“Hoje eu sinto paz e é a melhor coisa. Estou me tranquilizando. Uma separação não é fácil, você começar do zero, mas você consegue. Agora eu me vejo livre”. O relato é da zeladora Ediane Cristiele, de 45 anos, que se divorciou após 18 anos em uma relação marcada por agressões físicas e danos emocionais.
Assim como Ediane, cerca de 27% das mulheres brasileiras já sofreram violência psicológica no relacionamento. O dado faz parte de uma pesquisa do Instituto Patrícia Galvão, em parceria com Ipec e apoio do Instituto Beja, divulgada neste mês de novembro.
A violência psicológica contra a mulher foi tipificada pela lei 14.188 de 29 de julho de 2021. No texto, inserido no Código Penal Brasileiro, o dano emocional à mulher é caracterizado por ações “que lhe prejudique e perturbe o pleno desenvolvimento ou que vise degradar ou controlar suas ações, comportamentos, crenças e decisões”.

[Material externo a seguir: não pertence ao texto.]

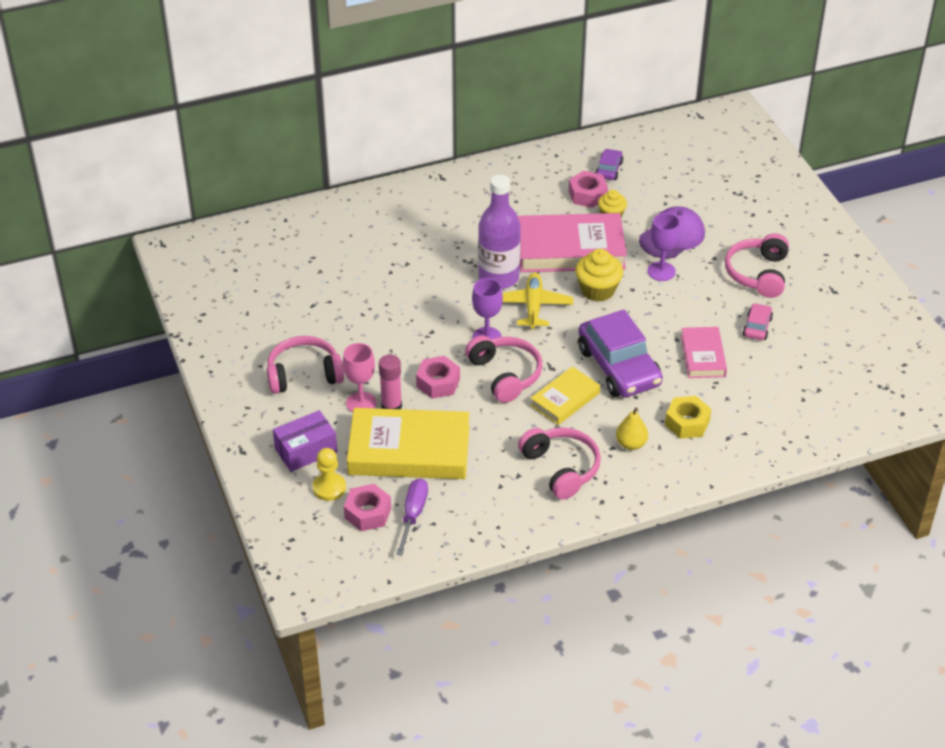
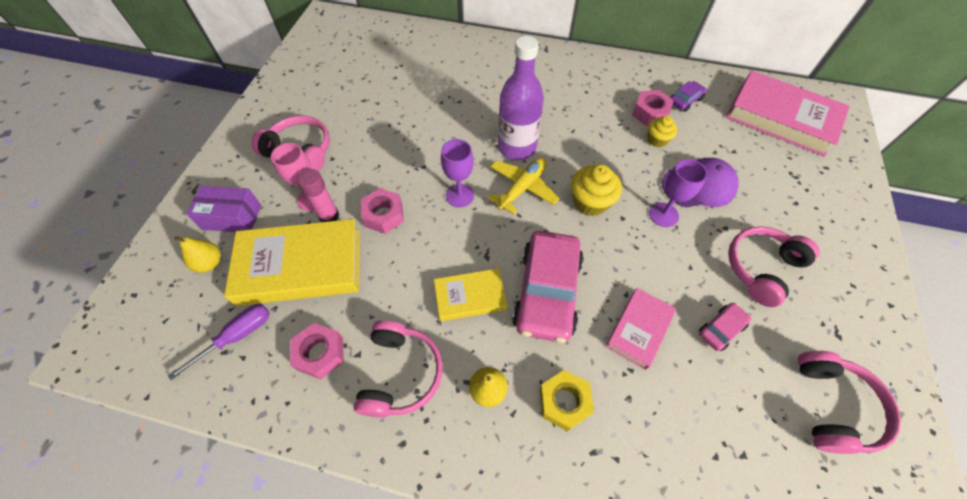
camera: 35 degrees right, 15 degrees up
(329, 488) = (210, 263): yellow pawn -> yellow pear
(368, 513) = (208, 308): pink nut -> pink nut (320, 353)
(409, 450) = (300, 266): yellow book -> yellow book turned 45 degrees counterclockwise
(505, 375) = (442, 240): pink headphones -> pink headphones (833, 406)
(570, 249) = (597, 153): pink book -> pink book (781, 118)
(619, 367) = (547, 292): purple car -> pink car

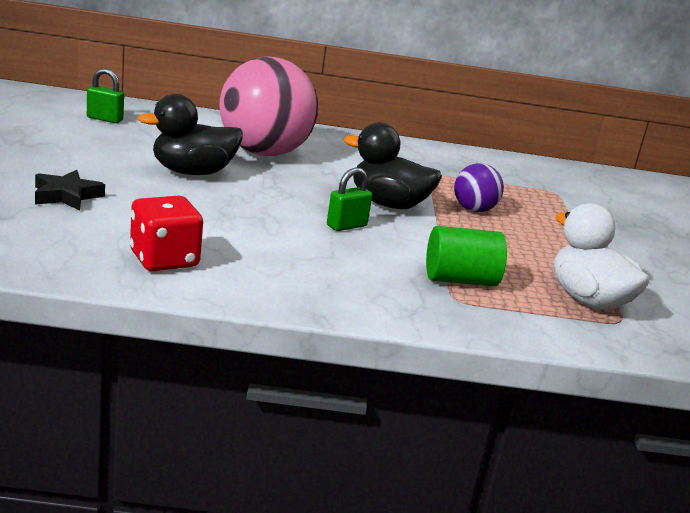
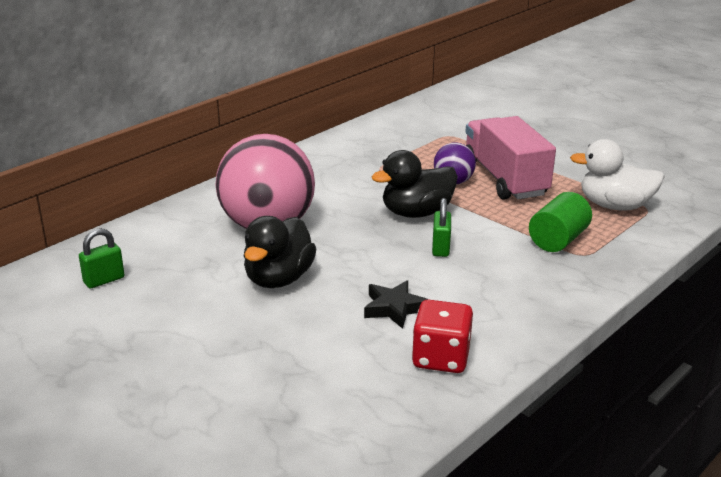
camera: 45 degrees left, 5 degrees up
(66, 196) = (274, 366): black star -> black star (394, 308)
(527, 232) = (504, 179): none -> pink truck

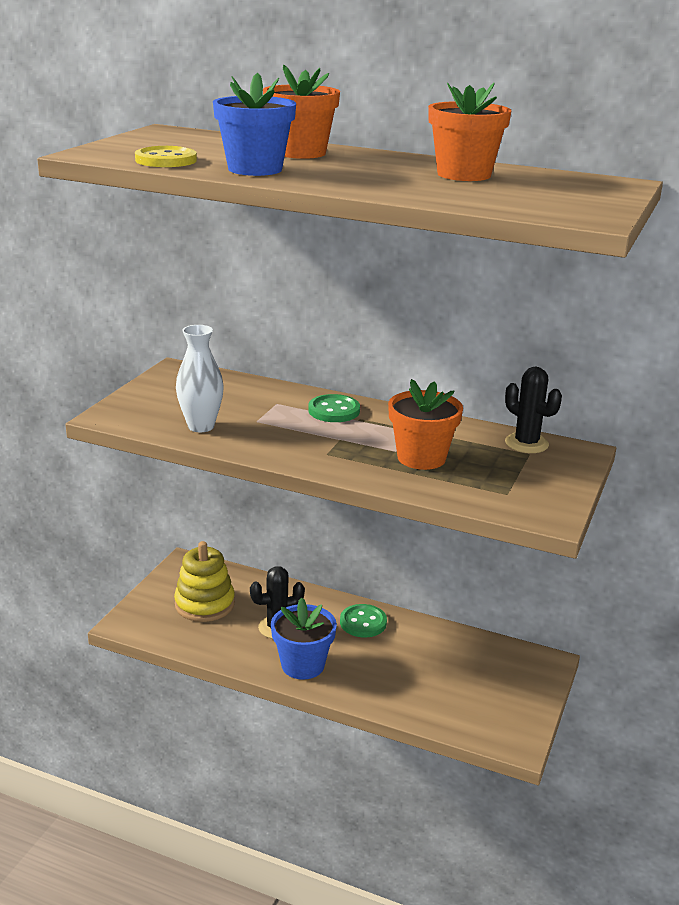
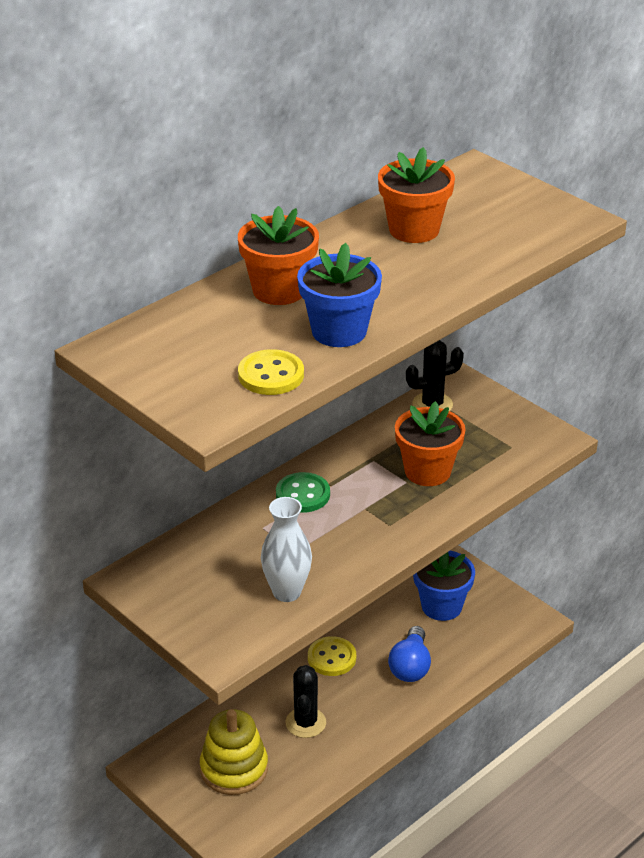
camera: 65 degrees left, 10 degrees up
(303, 665) = (373, 721): blue flower pot -> blue flower pot (441, 606)
(363, 622) = (332, 658): green button -> yellow button
(386, 671) = (410, 666): none -> blue light bulb

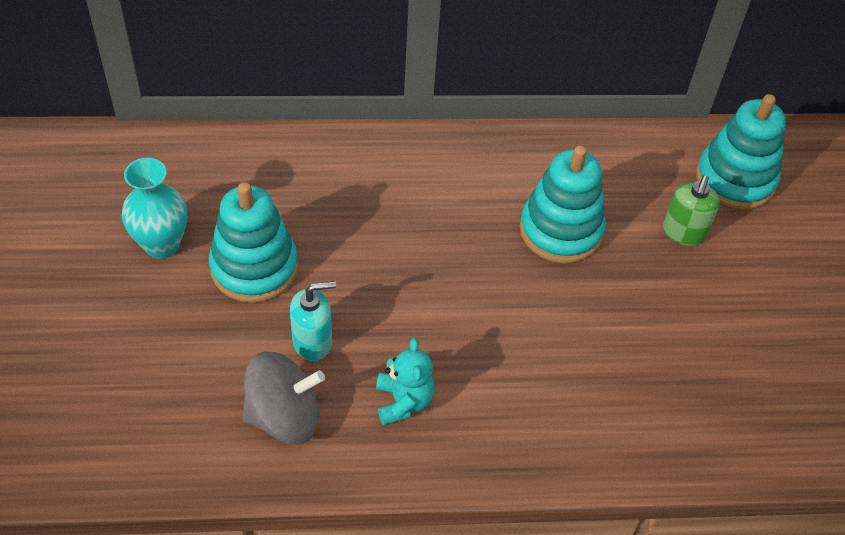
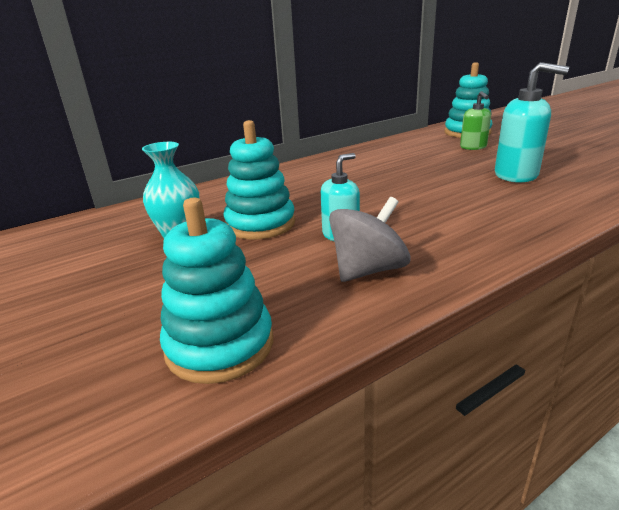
camera: 25 degrees left, 25 degrees down
(403, 401) = (435, 234): turquoise teddy bear -> none
(560, 230) = (418, 162): turquoise stacking toy -> turquoise stacking toy (220, 345)
(639, 342) = (516, 175): none -> turquoise soap dispenser

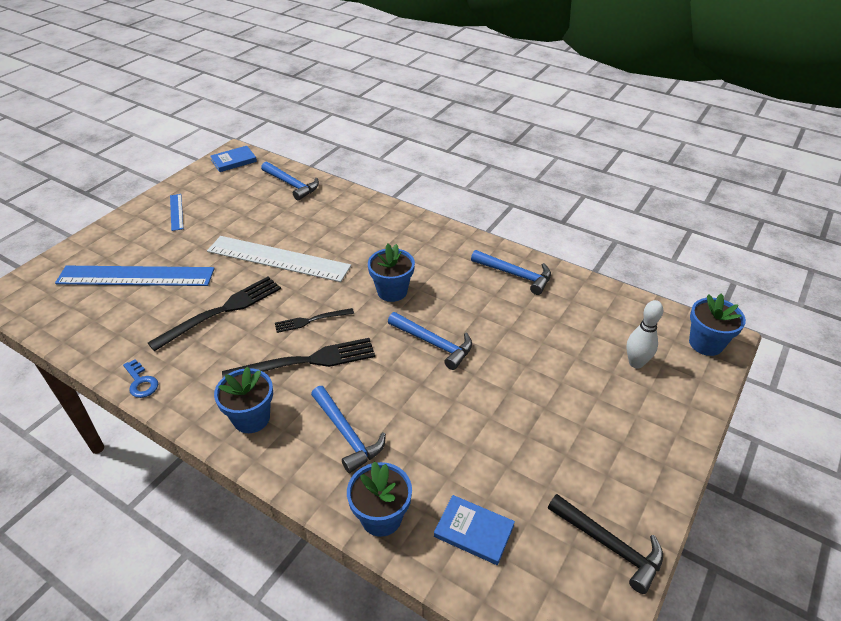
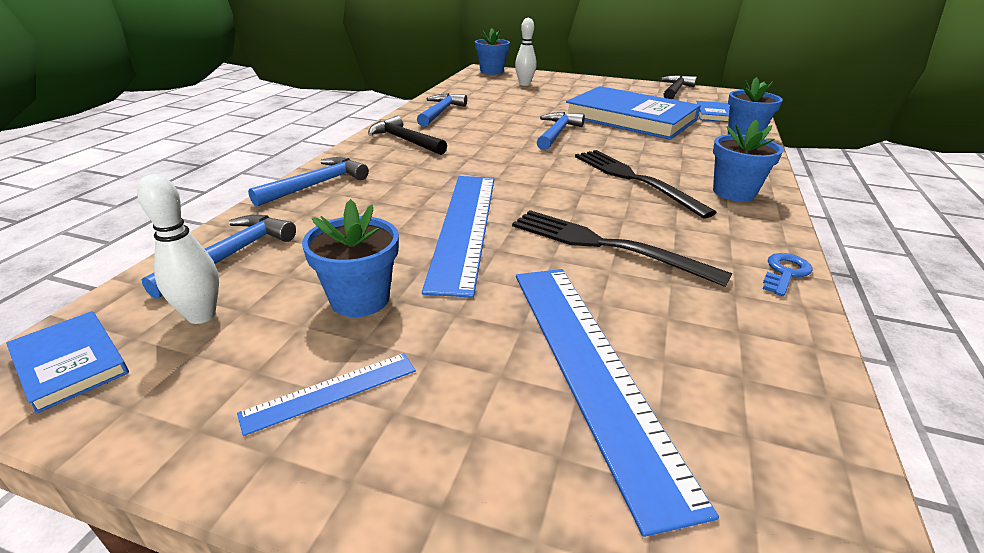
camera: 105 degrees left, 10 degrees down
(245, 182) = (201, 316): none -> white bowling pin
(278, 258) = (464, 227): white ruler -> blue ruler
(311, 320) = (572, 186): black fork -> none
(346, 434) = (693, 153): blue hammer -> blue hammer (316, 185)
(392, 291) = (494, 154): blue flower pot -> blue flower pot (360, 299)
(439, 247) = (405, 140): none -> black hammer
(472, 424) = (630, 118): none -> blue book

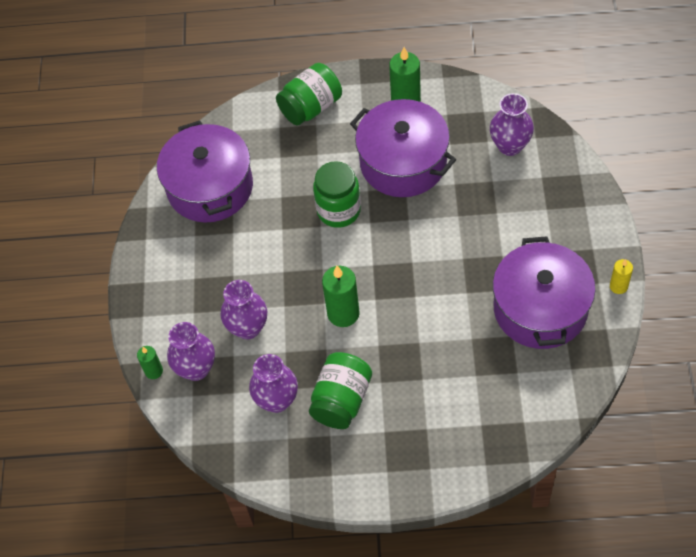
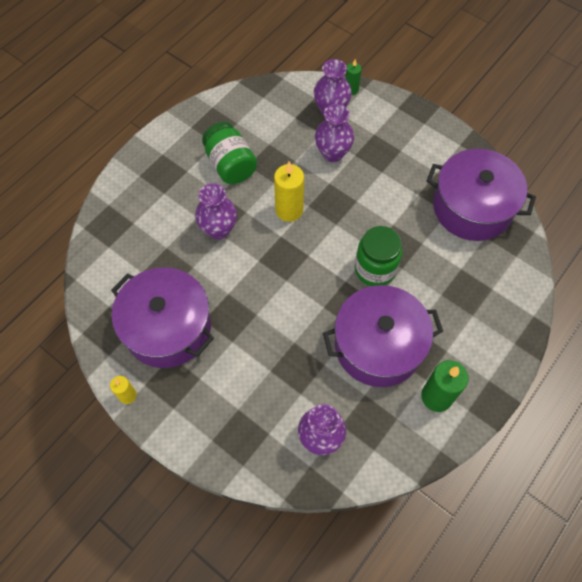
camera: 125 degrees right, 5 degrees up
(277, 400) = (266, 134): purple vase -> purple vase (218, 229)
(311, 107) = (494, 325): green jar -> none
(343, 313) = (289, 210): green candle -> yellow candle

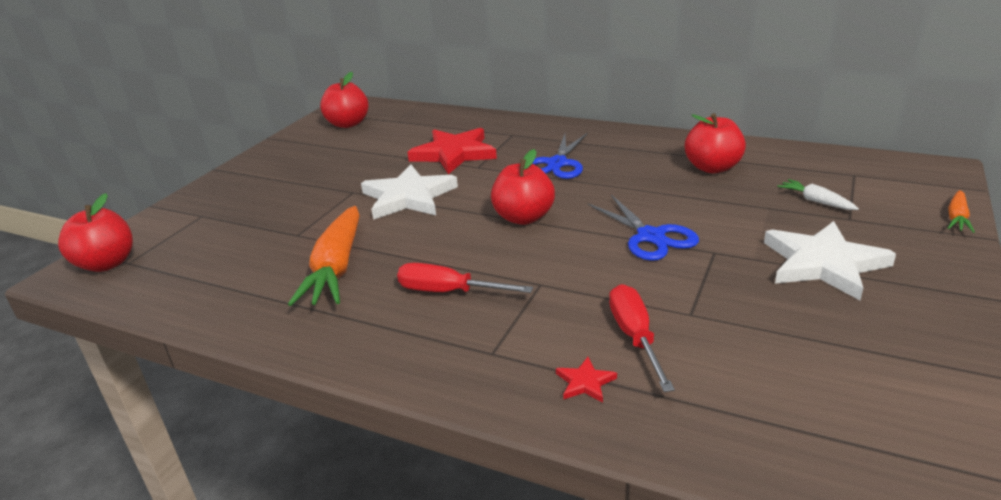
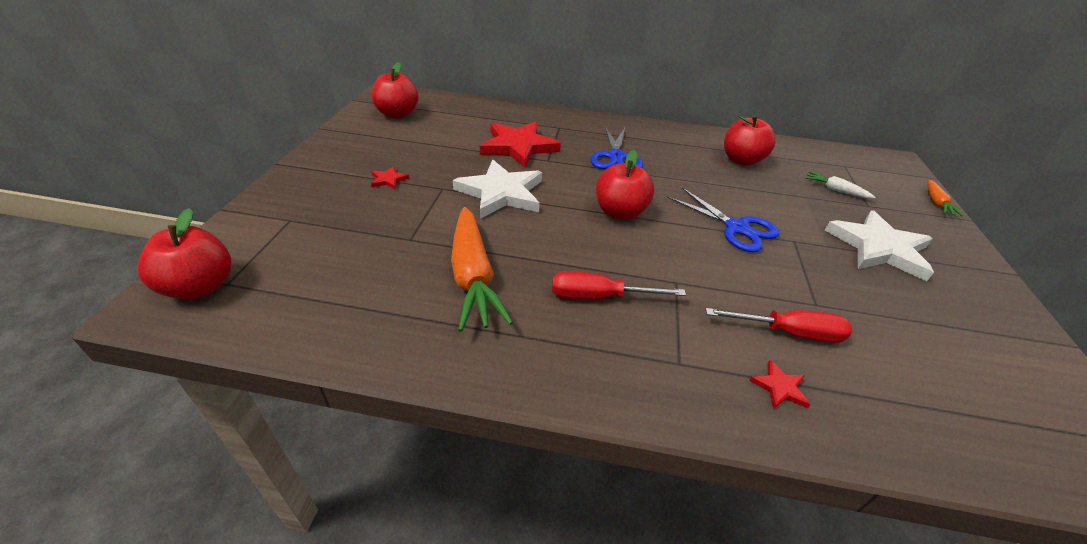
camera: 20 degrees left, 10 degrees up
(306, 184) = (388, 180): none -> red star
(635, 337) = (789, 332): red screwdriver -> red screwdriver turned 120 degrees clockwise

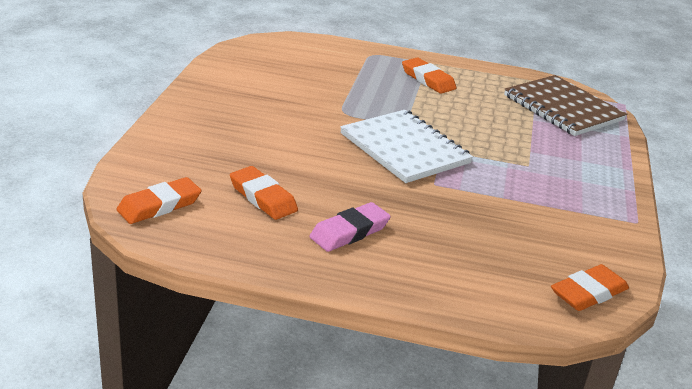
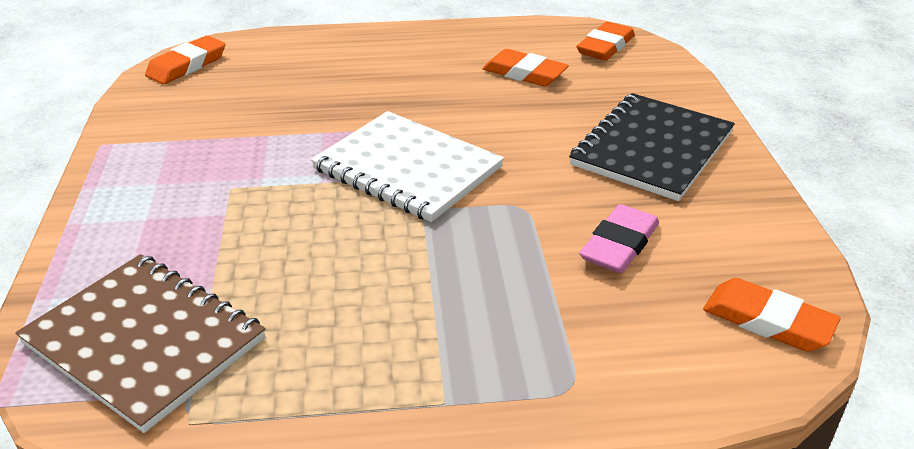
camera: 165 degrees right, 5 degrees up
(228, 120) = (652, 149): none -> black notebook
(349, 232) = (422, 64): pink eraser -> pink eraser (619, 245)
(428, 80) = (424, 337): orange eraser -> orange eraser (768, 321)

Este crime pode ocorrer por meio de ameaça, constrangimento, humilhação, manipulação, isolamento, chantagem, ridicularização, limitação do direito de ir e vir ou qualquer outro método. A pena é de reclusão de seis meses a dois anos e multa.
A norma também incluiu na Lei Maria da Penha (Lei 11.340, de 2006) o critério de existência de risco à integridade psicológica da mulher como um dos motivos para o juiz, o delegado, ou mesmo o policial (quando não houver delegado) determinarem o afastamento do agressor do local de convivência com a vítima. Até então, isso só poderia ser feito em caso de risco à integridade física da vítima.
Há um ano, Ediane saiu de casa com a filha, de 5 anos, e o filho, de 16, um ventilador, uma TV e roupas. Após receber auxílio jurídico e acolhimento na Casa da Mulher Brasileira, ela fez sete meses de terapia e agora diz que se sente “livre”.
“Eu vou e volto para onde eu quero, faço o que eu quero, eu trabalho, corro atrás o tempo todo. Isso é força de vontade. Sua paz é a melhor coisa que tem. Hoje eu tenho paz”, afirma Ediane.
A delegada Verlânia Assis, titular da Delegacia Especializada de Atendimento à Mulher (DEAM), explica que, ao chegar na Casa da Mulher, a vítima de violência passa por uma análise no setor psicossocial, com psicólogos e assistentes sociais, que identificam o dano emocional. Após isso, caso ela deseje que o agressor seja punido, é encaminhada à delegacia.
Na unidade, também é ofertado auxílio jurídico por meio da Defensoria Pública e Ministério Público, além de apoio assistencialista por meio da Secretaria do Trabalho e Bem-Estar Social (Setrabes). Mas um dos principais apoios, conforme Verlânia, vem da família da vítima.
“Uma coisa fundamental para a vítima, é a família. Ela precisa ser apoiada, pois traz consigo a vergonha de ter feito uma má escolha. Daí, a necessidade de apoio daqueles que estão próximos. As providências são adotadas, mas ela [a vítima] precisa ser fortalecida”, explica a delegada.
A delegada explica que os sinais de que o parceiro comete violência psicológica são ofensas verbais diárias, menosprezo, provocação de abalo à imagem da mulher, alegação que ela está “criando situações na própria mente” e outras situações.
“O autor dessa violência psicológica diariamente afeta a autoimagem dessa mulher, a ideia, a autoestima de uma forma geral”, comenta a delegada.
Prevenção
Verlânia defende que é necessário o engajamento da sociedade e família no combate a violência, pois nem todos os casos são denunciados.
“O Estado, muitas vezes, não alcança a esfera íntima daquela mulher, ou seja, a privacidade do lar. É preciso que se denuncie. Por isso a importância de um engajamento de toda a sociedade para que aquela violência seja comunicada. A conscientização da sociedade e da família que essa mulher precisa de apoio, é muito importante”, finaliza.
Denúncia
As vítimas ou pessoas próximas podem denunciar as ações de violência pelo 180, canal de atendimento a mulher; ou no 190 da Polícia Militar. Além disso, a vítima também pode procurar a Casa da Mulher Brasileira e a Delegacia Especializada no Atendimento à Mulher (DEAM), no bairro São Vicente.